Louisiana Did Not Fully Comply With Federal and State Requirements for Reporting and Monitoring Critical Incidents Involving Medicaid Beneficiaries With Developmental Disabilities
Why OIG Did This Audit
We have performed audits in several States in response to a congressional request concerning deaths and abuse of residents with developmental disabilities in group homes.
Federal waivers permit States to furnish an array of home and community-based services to Medicaid beneficiaries with developmental disabilities so that they may live in community settings and avoid institutionalization. The Centers for Medicare & Medicaid Services requires States to implement a critical incident reporting system to protect the health and welfare of Medicaid beneficiaries receiving waiver services.

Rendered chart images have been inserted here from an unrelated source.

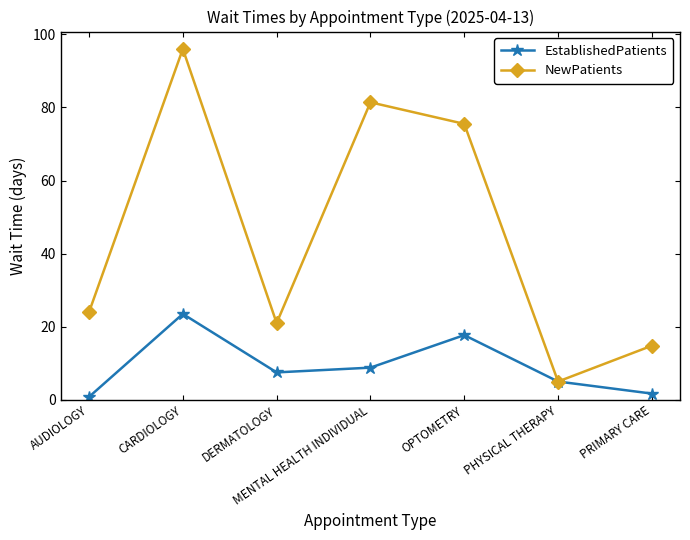

List the series in order of their peak value, highest first.

NewPatients, EstablishedPatients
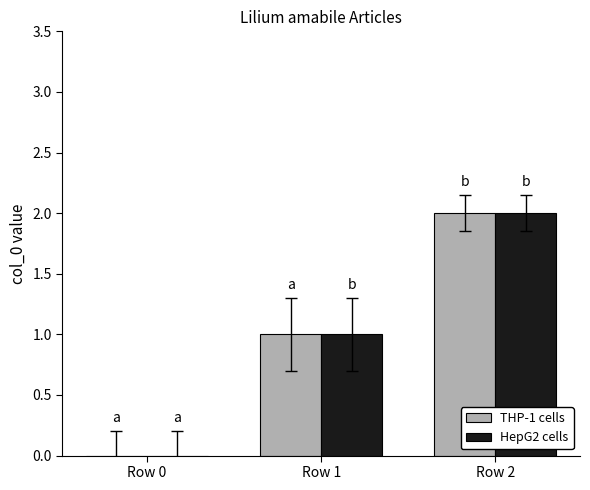

Which category has the highest value in the HepG2 cells series?

Row 2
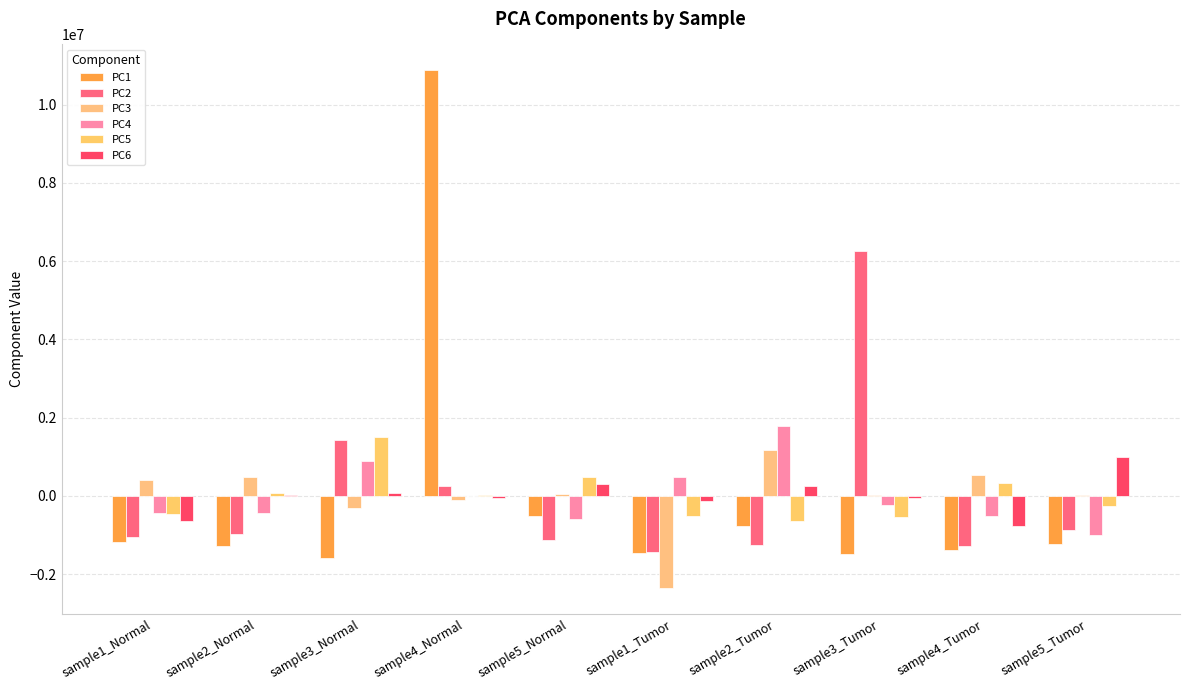

Which series changed the most between sample2_Tumor and sample3_Tumor?

PC2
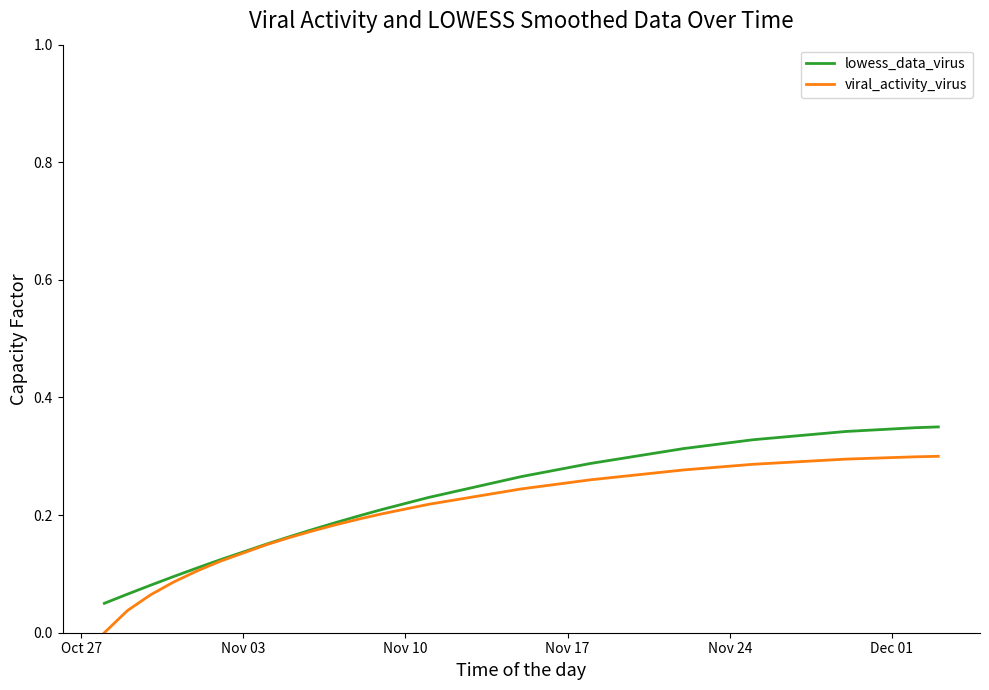

Rank the series by their maximum value, from highest to lowest.

lowess_data_virus, viral_activity_virus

Our objective was to determine whether Louisiana complied with Federal waiver and State requirements for reporting and monitoring critical incidents involving Medicaid beneficiaries with developmental disabilities who resided in community-based settings from January 2015 through December 2016.
How OIG Did This Audit
We compared Medicaid emergency room claims with reported critical incidents to determine whether any critical incidents were unreported. We also analyzed data on critical incidents that occurred during our audit period to determine whether critical incidents were reported and followed up on in a timely manner.
What OIG Found
Louisiana did not fully comply with Federal Medicaid waiver and State requirements for reporting and monitoring critical incidents involving Medicaid beneficiaries with developmental disabilities residing in community-based settings. Specifically, Louisiana did not ensure that: (1) all hospital emergency room visits were reported as critical incidents and (2) all critical incidents were reported or followed up on, or both, within required timeframes. These issues occurred because Louisiana: (1) did not have a process, such as performing analytical procedures on Medicaid claims data, to determine whether there were unreported critical incidents and (2) was unaware of the extent to which community-based providers were late in reporting and following up on critical incidents.

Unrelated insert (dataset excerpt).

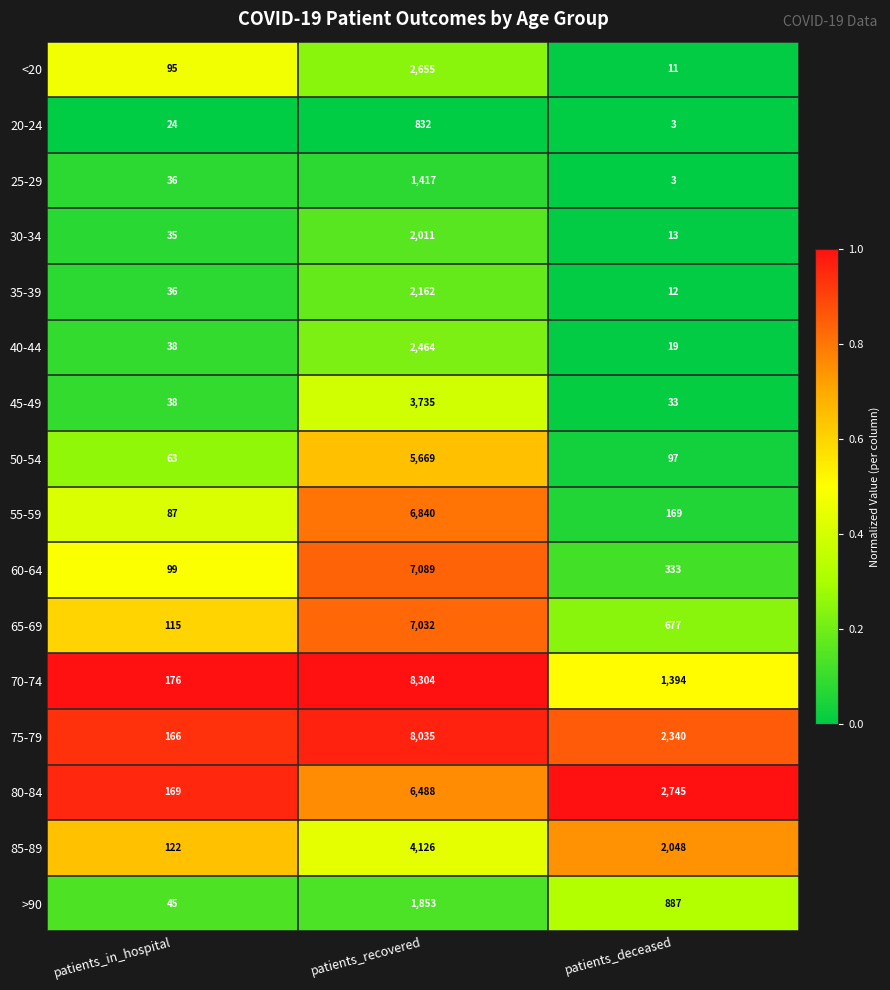

The value of 75-79 at patients_recovered is 13097. True or false?

False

What OIG Recommends and Louisiana Comments
We recommend that Louisiana: (1) work with community-based providers on processes to identify and report all critical incidents, (2) perform timely analytical procedures to identify unreported critical incidents, (3) ensure that beneficiaries and their families are properly educated and understand that all hospital emergency room visits are critical incidents, (4) track direct service providers' and support coordinators' compliance with the reporting timeframes outlined in the waiver, and (5) correctly track whether direct service providers forward hardcopy critical incident reports to the support coordinator within 24 hours of discovery.
In written comments on our draft report, Louisiana concurred with our first four recommendations but did not concur with our fifth recommendation. For the first four recommendations, Louisiana described corrective actions that it plans to take or has already taken. Regarding our fifth recommendation that it correctly track whether direct service providers forward hardcopy critical incident reports to the support coordinator within 24 hours of discovery, Louisiana stated that with its new critical incident reporting system, direct service providers are now responsible for direct entry of all critical incidents, thus eliminating the need to send hardcopies to the support coordinator. We did not update our recommendations because we have not performed a review of Louisiana's new system for reporting critical incidents because it was implemented after our audit period. However, we acknowledge that Louisiana's implementation of its new critical incident reporting system appears to have addressed the recommendation.